───── DATASET CONTENT
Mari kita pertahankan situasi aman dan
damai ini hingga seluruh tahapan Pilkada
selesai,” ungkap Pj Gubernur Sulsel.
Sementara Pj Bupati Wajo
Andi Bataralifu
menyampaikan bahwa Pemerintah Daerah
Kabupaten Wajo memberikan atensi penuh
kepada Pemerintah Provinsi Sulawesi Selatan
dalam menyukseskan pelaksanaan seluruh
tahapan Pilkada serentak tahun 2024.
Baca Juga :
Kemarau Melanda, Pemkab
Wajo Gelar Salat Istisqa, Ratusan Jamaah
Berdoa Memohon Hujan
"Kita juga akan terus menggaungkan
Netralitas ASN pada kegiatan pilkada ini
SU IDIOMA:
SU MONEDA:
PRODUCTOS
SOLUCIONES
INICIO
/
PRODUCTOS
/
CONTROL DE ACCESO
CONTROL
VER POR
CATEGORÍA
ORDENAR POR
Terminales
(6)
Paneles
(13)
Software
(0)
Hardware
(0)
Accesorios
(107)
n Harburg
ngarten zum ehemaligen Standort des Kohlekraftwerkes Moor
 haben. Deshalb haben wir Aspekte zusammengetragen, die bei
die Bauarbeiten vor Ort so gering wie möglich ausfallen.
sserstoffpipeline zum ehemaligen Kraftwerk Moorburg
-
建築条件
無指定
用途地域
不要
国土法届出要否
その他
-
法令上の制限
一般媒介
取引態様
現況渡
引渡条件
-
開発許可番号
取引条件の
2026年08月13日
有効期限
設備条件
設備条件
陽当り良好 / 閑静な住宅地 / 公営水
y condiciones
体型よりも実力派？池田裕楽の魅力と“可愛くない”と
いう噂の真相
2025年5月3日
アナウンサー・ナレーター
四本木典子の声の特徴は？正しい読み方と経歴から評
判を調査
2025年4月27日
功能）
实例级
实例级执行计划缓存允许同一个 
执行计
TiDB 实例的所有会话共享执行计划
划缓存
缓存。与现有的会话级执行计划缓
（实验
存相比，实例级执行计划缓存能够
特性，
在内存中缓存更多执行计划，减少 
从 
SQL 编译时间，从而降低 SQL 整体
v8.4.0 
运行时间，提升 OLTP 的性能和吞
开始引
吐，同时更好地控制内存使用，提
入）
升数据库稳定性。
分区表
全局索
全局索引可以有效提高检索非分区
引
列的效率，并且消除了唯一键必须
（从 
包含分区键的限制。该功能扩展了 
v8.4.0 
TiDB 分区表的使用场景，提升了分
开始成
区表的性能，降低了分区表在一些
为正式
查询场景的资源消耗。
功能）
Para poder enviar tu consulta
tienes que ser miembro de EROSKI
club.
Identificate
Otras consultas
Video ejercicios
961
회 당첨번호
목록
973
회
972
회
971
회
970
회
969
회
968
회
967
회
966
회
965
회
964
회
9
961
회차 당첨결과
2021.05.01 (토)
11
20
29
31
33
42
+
──────────
* [WHAT YOU WILL DO]
Extract the text from every row above, line for line, with no changes.

* [ANSWER SPACE]
Mari kita pertahankan situasi aman dan
damai ini hingga seluruh tahapan Pilkada
selesai,” ungkap Pj Gubernur Sulsel.
Sementara Pj Bupati Wajo
Andi Bataralifu
menyampaikan bahwa Pemerintah Daerah
Kabupaten Wajo memberikan atensi penuh
kepada Pemerintah Provinsi Sulawesi Selatan
dalam menyukseskan pelaksanaan seluruh
tahapan Pilkada serentak tahun 2024.
Baca Juga :
Kemarau Melanda, Pemkab
Wajo Gelar Salat Istisqa, Ratusan Jamaah
Berdoa Memohon Hujan
"Kita juga akan terus menggaungkan
Netralitas ASN pada kegiatan pilkada ini
SU IDIOMA:
SU MONEDA:
PRODUCTOS
SOLUCIONES
INICIO
/
PRODUCTOS
/
CONTROL DE ACCESO
CONTROL
VER POR
CATEGORÍA
ORDENAR POR
Terminales
(6)
Paneles
(13)
Software
(0)
Hardware
(0)
Accesorios
(107)
n Harburg
ngarten zum ehemaligen Standort des Kohlekraftwerkes Moor
 haben. Deshalb haben wir Aspekte zusammengetragen, die bei
die Bauarbeiten vor Ort so gering wie möglich ausfallen.
sserstoffpipeline zum ehemaligen Kraftwerk Moorburg
-
建築条件
無指定
用途地域
不要
国土法届出要否
その他
-
法令上の制限
一般媒介
取引態様
現況渡
引渡条件
-
開発許可番号
取引条件の
2026年08月13日
有効期限
設備条件
設備条件
陽当り良好 / 閑静な住宅地 / 公営水
y condiciones
体型よりも実力派？池田裕楽の魅力と“可愛くない”と
いう噂の真相
2025年5月3日
アナウンサー・ナレーター
四本木典子の声の特徴は？正しい読み方と経歴から評
判を調査
2025年4月27日
功能）
实例级
实例级执行计划缓存允许同一个 
执行计
TiDB 实例的所有会话共享执行计划
划缓存
缓存。与现有的会话级执行计划缓
（实验
存相比，实例级执行计划缓存能够
特性，
在内存中缓存更多执行计划，减少 
从 
SQL 编译时间，从而降低 SQL 整体
v8.4.0 
运行时间，提升 OLTP 的性能和吞
开始引
吐，同时更好地控制内存使用，提
入）
升数据库稳定性。
分区表
全局索
全局索引可以有效提高检索非分区
引
列的效率，并且消除了唯一键必须
（从 
包含分区键的限制。该功能扩展了 
v8.4.0 
TiDB 分区表的使用场景，提升了分
开始成
区表的性能，降低了分区表在一些
为正式
查询场景的资源消耗。
功能）
Para poder enviar tu consulta
tienes que ser miembro de EROSKI
club.
Identificate
Otras consultas
Video ejercicios
961
회 당첨번호
목록
973
회
972
회
971
회
970
회
969
회
968
회
967
회
966
회
965
회
964
회
9
961
회차 당첨결과
2021.05.01 (토)
11
20
29
31
33
42
+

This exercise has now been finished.